Some of Nissan's suppliers faced more daunting obstacles. "Some [were] badly damaged in the earthquake, much closer to the epicenter," Palmer says. "Some of our suppliers are in the exclusion zone around the nuclear plant, so we're not able to get people in, obviously."
Nissan's supply chain, that complex web of parts producers and shippers, had ruptured.
A Huge Challenge
The good news, says Palmer, is that damage to Nissan's factories was limited and 90 percent of its workers can now get to their jobs. He expects all but one of the company's plants will be up and running by the end of this week. But getting the right parts to the right places remains a huge challenge.
"A crisis like this reminds one how complex putting together an automobile is," Palmer says. "It's an incredible logistics exercise and obviously you're pulling together thousands of parts into a single car."
Nissan's competitors, like Toyota and Honda, and electronics producers in the region, including Sony, face the same challenge.
It's also one of the biggest tests ever for "just in time" manufacturing — the practice of having parts delivered just when they're needed, instead of carrying large, costly inventories at assembly plants.
Scouring For Parts
Right now manufacturers are scrambling to get the components they need.
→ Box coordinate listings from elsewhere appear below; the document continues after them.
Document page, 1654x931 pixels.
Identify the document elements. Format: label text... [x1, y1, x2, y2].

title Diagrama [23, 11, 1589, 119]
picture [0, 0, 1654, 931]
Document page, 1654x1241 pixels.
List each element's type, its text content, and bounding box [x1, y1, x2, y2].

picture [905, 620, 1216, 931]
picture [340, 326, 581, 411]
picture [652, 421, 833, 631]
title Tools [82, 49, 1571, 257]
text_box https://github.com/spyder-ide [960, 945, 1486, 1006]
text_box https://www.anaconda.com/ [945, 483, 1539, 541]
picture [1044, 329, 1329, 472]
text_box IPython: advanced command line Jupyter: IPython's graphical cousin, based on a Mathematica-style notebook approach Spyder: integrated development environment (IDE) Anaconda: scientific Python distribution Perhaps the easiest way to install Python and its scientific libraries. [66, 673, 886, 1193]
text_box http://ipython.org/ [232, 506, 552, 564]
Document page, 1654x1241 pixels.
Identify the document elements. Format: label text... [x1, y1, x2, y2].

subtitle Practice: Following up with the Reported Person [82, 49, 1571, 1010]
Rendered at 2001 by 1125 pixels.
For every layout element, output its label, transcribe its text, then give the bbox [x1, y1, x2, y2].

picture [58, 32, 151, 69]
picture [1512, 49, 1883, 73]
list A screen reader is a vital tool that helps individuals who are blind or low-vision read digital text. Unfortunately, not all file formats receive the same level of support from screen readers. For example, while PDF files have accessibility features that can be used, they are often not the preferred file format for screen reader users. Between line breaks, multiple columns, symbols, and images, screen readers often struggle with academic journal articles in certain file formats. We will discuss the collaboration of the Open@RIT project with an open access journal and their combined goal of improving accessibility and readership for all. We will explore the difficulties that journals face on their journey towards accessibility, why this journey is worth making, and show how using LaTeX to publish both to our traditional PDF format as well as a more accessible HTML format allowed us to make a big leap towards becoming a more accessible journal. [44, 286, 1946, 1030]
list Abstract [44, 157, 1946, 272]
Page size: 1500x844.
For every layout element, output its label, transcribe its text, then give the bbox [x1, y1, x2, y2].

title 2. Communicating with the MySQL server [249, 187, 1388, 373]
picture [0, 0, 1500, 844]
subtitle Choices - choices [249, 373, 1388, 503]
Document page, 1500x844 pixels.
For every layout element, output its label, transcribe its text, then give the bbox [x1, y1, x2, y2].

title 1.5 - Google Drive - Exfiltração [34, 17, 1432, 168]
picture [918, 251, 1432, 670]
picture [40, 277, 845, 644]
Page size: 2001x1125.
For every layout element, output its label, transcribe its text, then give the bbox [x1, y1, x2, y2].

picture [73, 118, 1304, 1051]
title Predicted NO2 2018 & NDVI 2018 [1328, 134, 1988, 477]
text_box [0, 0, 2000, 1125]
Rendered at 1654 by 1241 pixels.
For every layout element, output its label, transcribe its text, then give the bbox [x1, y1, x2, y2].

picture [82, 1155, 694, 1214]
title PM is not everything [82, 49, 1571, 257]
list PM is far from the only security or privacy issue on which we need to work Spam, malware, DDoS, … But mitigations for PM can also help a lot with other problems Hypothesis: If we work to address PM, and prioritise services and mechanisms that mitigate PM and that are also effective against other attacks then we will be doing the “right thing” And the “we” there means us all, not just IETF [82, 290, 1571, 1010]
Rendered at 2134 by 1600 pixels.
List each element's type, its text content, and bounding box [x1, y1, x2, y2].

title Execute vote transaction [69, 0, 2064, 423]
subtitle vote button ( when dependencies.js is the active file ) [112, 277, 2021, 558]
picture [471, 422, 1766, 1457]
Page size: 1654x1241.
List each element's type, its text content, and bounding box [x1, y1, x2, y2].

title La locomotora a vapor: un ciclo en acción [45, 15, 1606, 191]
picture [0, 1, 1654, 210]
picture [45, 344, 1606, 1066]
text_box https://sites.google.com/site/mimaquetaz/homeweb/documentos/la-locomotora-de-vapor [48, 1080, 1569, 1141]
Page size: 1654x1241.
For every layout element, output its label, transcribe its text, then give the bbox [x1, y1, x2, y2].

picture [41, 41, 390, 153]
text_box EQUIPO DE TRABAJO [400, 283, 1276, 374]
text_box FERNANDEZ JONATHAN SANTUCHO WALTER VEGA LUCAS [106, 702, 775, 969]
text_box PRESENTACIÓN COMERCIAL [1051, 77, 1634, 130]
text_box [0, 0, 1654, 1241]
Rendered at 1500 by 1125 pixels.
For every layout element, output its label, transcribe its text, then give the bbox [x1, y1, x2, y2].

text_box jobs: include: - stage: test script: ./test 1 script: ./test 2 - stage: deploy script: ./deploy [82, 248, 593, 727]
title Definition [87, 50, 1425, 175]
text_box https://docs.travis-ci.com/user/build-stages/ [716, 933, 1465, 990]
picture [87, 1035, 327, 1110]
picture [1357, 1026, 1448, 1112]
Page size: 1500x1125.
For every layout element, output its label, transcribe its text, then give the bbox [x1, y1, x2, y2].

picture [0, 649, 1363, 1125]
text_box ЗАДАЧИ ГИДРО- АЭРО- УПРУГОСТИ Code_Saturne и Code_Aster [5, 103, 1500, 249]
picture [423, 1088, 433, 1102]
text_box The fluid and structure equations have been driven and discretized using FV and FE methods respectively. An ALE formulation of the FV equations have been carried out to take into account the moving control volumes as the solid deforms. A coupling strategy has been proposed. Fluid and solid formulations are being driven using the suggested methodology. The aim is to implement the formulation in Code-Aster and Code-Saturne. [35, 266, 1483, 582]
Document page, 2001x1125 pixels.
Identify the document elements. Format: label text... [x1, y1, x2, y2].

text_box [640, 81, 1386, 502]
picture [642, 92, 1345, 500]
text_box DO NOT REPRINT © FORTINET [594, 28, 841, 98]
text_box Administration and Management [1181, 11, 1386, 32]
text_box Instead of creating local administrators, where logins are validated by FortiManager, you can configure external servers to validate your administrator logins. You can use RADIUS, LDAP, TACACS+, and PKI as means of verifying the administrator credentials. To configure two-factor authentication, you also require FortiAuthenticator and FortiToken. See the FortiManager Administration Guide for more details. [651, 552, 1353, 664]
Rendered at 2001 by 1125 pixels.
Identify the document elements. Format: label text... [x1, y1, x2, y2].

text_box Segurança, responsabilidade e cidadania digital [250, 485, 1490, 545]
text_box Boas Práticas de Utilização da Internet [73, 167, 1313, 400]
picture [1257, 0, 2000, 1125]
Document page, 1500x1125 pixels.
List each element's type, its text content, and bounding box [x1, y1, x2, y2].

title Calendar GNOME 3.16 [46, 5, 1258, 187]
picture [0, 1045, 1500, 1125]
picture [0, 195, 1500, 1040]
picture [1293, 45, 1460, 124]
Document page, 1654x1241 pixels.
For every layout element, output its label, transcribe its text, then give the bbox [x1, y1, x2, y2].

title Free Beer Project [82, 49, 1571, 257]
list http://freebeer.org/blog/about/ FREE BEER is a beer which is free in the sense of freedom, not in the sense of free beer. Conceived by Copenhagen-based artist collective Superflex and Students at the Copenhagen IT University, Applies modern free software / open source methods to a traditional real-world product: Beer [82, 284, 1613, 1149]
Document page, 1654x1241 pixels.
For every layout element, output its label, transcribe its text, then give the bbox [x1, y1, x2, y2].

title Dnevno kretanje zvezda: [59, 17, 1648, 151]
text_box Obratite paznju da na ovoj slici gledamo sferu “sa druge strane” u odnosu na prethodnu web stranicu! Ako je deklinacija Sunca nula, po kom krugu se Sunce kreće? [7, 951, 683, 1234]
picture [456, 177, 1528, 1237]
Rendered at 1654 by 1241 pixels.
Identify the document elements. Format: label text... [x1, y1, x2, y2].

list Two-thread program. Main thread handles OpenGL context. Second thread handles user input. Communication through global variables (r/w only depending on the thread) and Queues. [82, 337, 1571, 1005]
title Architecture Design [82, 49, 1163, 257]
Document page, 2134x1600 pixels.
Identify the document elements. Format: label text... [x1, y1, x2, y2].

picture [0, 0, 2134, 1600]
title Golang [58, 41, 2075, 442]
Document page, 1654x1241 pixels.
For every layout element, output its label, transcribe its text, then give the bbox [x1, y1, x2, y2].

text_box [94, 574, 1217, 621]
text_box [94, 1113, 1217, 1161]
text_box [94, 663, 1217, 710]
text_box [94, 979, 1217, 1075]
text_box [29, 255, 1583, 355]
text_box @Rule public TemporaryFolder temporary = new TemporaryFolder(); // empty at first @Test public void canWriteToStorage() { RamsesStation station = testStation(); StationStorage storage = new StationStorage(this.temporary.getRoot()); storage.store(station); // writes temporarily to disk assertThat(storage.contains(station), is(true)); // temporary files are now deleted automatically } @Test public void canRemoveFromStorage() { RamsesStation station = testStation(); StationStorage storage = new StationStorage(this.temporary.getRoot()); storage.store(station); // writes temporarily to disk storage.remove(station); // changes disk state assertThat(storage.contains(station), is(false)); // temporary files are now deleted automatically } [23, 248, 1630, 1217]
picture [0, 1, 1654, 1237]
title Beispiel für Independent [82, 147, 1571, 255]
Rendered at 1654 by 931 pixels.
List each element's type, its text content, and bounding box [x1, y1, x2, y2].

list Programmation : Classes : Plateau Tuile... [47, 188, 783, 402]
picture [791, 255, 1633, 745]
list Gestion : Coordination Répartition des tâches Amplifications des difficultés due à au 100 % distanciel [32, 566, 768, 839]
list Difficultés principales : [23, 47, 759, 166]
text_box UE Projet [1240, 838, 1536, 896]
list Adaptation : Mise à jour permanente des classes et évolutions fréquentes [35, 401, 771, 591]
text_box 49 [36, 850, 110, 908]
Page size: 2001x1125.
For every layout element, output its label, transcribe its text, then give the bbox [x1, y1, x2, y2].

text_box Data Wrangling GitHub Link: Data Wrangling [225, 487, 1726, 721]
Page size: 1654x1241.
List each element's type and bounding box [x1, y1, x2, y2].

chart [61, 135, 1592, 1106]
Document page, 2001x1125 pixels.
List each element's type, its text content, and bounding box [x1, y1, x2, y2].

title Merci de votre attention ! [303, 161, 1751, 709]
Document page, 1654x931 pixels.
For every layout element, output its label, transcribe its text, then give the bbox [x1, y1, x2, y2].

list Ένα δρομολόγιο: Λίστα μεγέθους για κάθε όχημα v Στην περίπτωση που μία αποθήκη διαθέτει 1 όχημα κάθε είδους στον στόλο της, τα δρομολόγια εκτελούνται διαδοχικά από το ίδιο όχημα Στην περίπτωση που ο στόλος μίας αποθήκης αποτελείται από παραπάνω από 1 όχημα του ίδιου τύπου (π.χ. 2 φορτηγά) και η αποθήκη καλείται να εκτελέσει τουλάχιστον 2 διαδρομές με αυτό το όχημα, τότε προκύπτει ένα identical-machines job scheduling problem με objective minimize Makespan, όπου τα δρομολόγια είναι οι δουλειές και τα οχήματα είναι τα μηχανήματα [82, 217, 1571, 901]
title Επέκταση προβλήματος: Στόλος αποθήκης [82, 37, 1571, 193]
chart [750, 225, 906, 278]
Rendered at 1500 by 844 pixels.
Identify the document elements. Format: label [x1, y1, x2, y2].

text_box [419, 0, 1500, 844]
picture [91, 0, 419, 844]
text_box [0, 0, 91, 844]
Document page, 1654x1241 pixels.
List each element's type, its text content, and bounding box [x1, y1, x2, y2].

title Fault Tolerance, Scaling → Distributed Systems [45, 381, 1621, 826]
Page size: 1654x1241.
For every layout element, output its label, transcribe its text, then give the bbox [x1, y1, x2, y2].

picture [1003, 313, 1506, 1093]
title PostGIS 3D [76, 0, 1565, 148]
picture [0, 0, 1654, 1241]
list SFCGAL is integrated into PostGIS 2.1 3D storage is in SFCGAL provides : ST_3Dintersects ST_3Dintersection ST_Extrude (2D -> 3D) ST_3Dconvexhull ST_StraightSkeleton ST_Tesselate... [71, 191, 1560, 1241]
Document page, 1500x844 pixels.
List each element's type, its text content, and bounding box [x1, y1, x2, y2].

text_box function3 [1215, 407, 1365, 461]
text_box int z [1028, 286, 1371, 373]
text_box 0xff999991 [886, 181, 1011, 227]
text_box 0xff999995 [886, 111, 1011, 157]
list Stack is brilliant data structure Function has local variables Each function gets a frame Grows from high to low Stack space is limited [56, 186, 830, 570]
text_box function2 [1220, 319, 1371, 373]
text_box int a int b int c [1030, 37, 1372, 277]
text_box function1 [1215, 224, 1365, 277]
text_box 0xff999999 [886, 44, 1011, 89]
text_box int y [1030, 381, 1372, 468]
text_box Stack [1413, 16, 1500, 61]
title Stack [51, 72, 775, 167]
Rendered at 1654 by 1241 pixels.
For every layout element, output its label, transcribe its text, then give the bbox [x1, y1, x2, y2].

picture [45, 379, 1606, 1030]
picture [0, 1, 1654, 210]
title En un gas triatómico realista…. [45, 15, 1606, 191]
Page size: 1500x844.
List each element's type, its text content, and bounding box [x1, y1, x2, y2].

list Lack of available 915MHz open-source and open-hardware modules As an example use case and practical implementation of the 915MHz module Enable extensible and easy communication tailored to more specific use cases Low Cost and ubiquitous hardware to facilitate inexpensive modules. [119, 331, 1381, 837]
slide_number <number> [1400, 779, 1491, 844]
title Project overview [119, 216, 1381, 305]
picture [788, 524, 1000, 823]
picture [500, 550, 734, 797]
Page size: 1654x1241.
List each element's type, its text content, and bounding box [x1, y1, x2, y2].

Palmer says for Nissan that means, first, helping its suppliers in the region get up and running. Second, the company is scouring its overseas facilities for the parts.
"Of course, there is a third case, which we haven't had to resort to yet, which is temporary resourcing," he says.
And there's another strategy: building the car you can with the parts you have on hand. But that means some customers might not be able to get the trim level or feature that they want.
It's a bit like "taking a car off the lot rather than building it to order, which is still a large part of our production anyway," Palmer says.
Will Automakers Move Out Of Japan?
The risk for Japanese carmakers is that consumers will find an American or European manufacturer who can give them the features they want. And that may mean companies in Japan will have to take drastic action to compete.
"In the short run it may accelerate many companies' move from Japan" to other countries, says Naoyuki Yoshino, director of the government of Japan's Financial Resource Center and a professor at Keio University. He says physical damage to supply chains may not be the only catalyst for moving. The strong yen is also making it hard for Japanese companies to compete.
"And even the small and medium size companies [want] to move, so that is a very serious problem for the Japanese economy," Yoshino says.
The most likely areas of relocation? China and Southeast Asia.
Palmer says Nissan isn't planning a move. But he says there are lessons it will learn from this disaster. Foremost, a reminder of the importance of having common parts for cars built in different regions.
"The car that's made, let's say, in the U.S., has parts which are interchangeable with cars made in Japan," Palmer says. "I think this crisis has reinforced that need."
But Palmer says Nissan will not abandon the just-in-time model of manufacturing pioneered in Japan. He says with profit margins on vehicles paper-thin, carmakers can't afford the luxury of big parts inventories.